Before the new biopile is built, our team must complete excavation of the remaining contaminated soils in the ground from the 2015 fuel spill. From our team’s collective soil remediation research and logistical experience, we know that the best method of containing and cleaning up fuel impacted soils is to get the soil out of the ground, into a biopile and encourage the natural bacteria to begin degrading the fuel. We have already successfully remediated two other areas impacted by this fuel spill: the area below the new Casey Utility Building and the sloped area that was the source zone of the fuel spill.
Our team is also completing work on soil biodiversity, ecological risk assessments, microbiology, ecosystem research and developing a framework for the Australian Antarctic Division (AAD) and other nations to guide soil reuse policy.
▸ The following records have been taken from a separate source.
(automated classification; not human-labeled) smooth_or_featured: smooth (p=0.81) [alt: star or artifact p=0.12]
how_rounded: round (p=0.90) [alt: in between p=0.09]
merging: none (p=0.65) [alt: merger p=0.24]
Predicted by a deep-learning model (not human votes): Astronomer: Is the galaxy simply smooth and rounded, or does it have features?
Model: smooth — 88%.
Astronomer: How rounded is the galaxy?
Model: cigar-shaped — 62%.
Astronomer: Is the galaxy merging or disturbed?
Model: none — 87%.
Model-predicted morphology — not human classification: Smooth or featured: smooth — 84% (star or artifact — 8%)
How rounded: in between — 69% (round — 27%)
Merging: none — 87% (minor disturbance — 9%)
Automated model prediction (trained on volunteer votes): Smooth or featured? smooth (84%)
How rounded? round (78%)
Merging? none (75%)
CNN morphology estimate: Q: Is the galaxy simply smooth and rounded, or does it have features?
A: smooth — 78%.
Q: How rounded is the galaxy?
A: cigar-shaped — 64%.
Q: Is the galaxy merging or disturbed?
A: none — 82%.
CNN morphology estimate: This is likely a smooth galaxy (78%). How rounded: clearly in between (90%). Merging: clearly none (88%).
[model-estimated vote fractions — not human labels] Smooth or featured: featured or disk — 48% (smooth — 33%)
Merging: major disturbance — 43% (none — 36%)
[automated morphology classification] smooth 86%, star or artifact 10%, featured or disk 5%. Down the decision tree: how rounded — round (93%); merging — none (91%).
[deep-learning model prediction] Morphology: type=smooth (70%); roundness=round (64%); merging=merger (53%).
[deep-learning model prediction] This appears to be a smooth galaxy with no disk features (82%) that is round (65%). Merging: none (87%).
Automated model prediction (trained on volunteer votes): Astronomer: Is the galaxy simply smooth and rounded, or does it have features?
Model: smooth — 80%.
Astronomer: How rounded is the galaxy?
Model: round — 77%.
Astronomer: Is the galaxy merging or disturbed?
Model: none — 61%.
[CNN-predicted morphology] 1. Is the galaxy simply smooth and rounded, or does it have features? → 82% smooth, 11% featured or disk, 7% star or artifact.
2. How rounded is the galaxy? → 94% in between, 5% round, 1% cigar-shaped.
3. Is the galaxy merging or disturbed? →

The field team on the ground at Casey were able begin some of the soil sampling, mapping and investigative work at field sites a short distance from station.
It is important to note that less than 1% of the Antarctic continent is ice-free and soils are exposed. Essentially our greater team is aiming to answer the following questions:
How are soils, water, plants and animals (e.g. tiny invertebrates) impacted by humans in Antarctica?
What types of remediation are possible and practical in Antarctica and other cold regions?
- When is the soil clean enough to be returned to the natural environment?
This work involves many collaborators, AAD team members, trades workers, and Australian and international universities. We are a big project!
The AAD Remediation Team is very outdoorsy, enjoys long walks, an adventure, taking in the stunning views here at Casey, and spending time with each other. Pulling sleds and donning survival packs is a nice change of pace to our usual workday on station using heavy machinery, drones, shovels, pumps and Stanley knives.